Chinese AI company Kling AI has introduced "Video O1." According to the company, this is the "world's first unified multimodal video model," a system designed to handle both video generation and editing tasks within a single framework.
According to Kling AI, Video O1 integrates several tasks that previously required separate tools. The model can generate videos ranging from three to 10 seconds using prompts or reference images, but it also edits existing footage, like swapping protagonists, changing the weather, or adjusting styles and colors. Video O1 handles these requests in a single prompt, letting users add a subject, modify the background, and change the visual style simultaneously.
Processing multiple inputs simultaneously
The model processes different types of input at the same time, interpreting up to seven images, videos, subjects, and text strings as prompts. Users can edit videos with text commands like "remove passersby" or "change daylight to twilight" without needing manual masking or keyframes.
Users can upload characters, props, or scenes, which the system then uses in different contexts. Actions or camera movements can also serve as references. Kling says the system understands the input data well enough to keep subjects, people, or products consistent across different shots.

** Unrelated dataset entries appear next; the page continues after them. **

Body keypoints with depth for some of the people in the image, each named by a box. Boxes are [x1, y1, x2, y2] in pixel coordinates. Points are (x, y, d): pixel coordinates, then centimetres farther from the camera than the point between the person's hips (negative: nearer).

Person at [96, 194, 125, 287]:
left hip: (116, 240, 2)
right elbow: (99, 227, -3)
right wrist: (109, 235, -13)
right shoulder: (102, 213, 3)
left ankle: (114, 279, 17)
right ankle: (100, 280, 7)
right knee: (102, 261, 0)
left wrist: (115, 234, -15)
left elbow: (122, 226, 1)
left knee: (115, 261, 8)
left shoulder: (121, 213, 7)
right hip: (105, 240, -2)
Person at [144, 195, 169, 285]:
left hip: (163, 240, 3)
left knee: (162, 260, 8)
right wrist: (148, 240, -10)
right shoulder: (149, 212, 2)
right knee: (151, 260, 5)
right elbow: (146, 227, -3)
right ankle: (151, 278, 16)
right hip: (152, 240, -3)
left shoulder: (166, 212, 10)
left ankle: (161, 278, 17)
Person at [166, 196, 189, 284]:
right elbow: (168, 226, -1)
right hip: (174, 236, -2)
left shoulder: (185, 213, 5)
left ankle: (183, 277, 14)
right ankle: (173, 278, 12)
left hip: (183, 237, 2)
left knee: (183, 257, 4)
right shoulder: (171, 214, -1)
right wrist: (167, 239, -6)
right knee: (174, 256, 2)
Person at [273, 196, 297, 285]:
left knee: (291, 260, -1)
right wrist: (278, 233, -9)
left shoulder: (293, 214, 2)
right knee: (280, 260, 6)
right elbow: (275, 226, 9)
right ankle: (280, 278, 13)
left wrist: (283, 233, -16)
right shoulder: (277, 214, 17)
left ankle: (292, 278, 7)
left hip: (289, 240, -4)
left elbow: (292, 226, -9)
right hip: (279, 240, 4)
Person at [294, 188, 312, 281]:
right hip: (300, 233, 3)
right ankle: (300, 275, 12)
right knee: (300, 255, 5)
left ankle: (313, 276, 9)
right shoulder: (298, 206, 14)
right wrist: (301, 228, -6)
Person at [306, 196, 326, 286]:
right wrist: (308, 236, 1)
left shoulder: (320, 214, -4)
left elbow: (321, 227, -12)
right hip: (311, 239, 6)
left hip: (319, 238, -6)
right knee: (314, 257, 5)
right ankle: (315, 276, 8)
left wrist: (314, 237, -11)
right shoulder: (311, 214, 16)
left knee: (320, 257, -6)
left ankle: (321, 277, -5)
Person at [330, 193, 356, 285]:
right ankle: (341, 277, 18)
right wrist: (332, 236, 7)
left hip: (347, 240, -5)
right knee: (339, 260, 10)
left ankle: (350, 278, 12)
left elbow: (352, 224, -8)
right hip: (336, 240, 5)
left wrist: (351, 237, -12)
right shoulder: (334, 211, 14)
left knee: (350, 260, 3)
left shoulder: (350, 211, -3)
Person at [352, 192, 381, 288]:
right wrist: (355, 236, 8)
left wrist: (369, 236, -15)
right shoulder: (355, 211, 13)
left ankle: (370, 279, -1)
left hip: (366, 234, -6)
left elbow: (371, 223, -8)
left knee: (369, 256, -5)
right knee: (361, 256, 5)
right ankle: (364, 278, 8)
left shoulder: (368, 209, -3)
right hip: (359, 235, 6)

Video O1 relies on a multimodal transformer architecture, though the company hasn't shared many details. Kling introduced a "Multimodal Visual Language" (MVL) to act as an interactive bridge between text and multimodal signals. The model uses reasoning chains to deduce events, enabling intelligent video generation that moves beyond simple pattern reconstruction, echoing the kind of language Google used to describe its own recent advancements with Nano Banana Pro.
Internal tests show performance gains over competitors
Kling AI tested Video O1 internally against Google Veo 3.1 and Runway Aleph. In tasks involving video creation from image references, Video O1 reportedly performed far better than Google's "ingredients to video" feature. For video transformations—editing existing videos—evaluators preferred O1 over Runway Aleph in 230 percent of cases. However, these figures come from Kling AI's own internal tests and haven't been verified externally.

O1 is available now via Kling's web interface. While the Chinese company may have taken a step forward with O1, the market remains highly competitive. At almost the same time, Runway unveiled Gen-4.5, its most powerful video model to date. Alongside Western companies like Google, OpenAI, and Midjourney, Kling competes with Chinese rivals such as Hailuo, Seedance, and Vidu, which focus primarily on cost efficiency.